Because wavelet compression inherently results in a set of multi-resolution images, it is well suited to work with large imagery which needs to be selectively viewed at different resolutions, as only the levels containing the required level of detail need to be decompressed. Wavelet mathematics embraces an entire range of methods each offering different properties and advantages. For example, it is possible to compress 3 or more dimensional imagery using wavelets.
Wavelet compression has not been widely used because the DWT operation takes a lot of compute power, and because historical techniques perform the DWT operation in memory or by storing intermediate results on hard disk. This limits either the size of the image that can be compressed, or the speed at which it can be compressed.
The ER Mapper 6.1 ECW V2.0 wavelet compression uses a breakthrough new technique for performing the DWT and inverse-DWT operations (patent pending), which makes the use of wavelet based compression a practical reality.

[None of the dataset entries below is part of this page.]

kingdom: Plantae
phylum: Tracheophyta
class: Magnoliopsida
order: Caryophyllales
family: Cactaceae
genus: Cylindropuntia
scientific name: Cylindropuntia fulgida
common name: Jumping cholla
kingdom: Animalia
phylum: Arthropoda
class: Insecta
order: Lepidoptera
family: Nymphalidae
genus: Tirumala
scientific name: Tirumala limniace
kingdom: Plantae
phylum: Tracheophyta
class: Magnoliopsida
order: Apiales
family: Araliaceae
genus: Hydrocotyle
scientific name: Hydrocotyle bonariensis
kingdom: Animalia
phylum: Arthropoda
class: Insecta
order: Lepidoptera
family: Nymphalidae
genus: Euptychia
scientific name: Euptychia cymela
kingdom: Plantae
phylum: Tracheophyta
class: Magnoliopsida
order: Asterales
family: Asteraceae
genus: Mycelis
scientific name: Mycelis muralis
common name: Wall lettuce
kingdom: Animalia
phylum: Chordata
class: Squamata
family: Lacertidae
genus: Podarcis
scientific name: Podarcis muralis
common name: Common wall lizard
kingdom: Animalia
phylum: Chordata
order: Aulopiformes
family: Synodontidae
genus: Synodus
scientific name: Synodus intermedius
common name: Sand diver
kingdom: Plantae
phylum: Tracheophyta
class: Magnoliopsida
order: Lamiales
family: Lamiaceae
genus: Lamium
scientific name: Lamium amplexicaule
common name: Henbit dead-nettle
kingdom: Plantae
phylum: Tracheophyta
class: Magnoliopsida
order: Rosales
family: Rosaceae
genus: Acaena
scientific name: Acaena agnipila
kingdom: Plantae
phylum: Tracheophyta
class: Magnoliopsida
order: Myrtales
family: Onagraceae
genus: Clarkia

Sample applications for ER Mapper Compressed Wavelet imagery
Compression, Storage then selective decompression
You can include compressed imagery in GIS applications using free imagery plugins for GIS and office application with your compressed data. These plugins read the compressed imagery in a wide range of software applications such as ArcView, AutoCAD MAP, MapInfo, ER Mapper, ER Viewer, Photoshop, Microsoft Office and Excell, and other software applications. There is no data royalty fee when using the ER Mapper Compression Wizard to compress images. You can also use the free ECW compression and decompression SDKs to create your own applications that can open, read and write compressed images.
Because the compressed imagery is constructed of multi-resolution wavelet levels, you also enjoy fast roaming and zooming on the imagery-even from slow media such as CD ROM.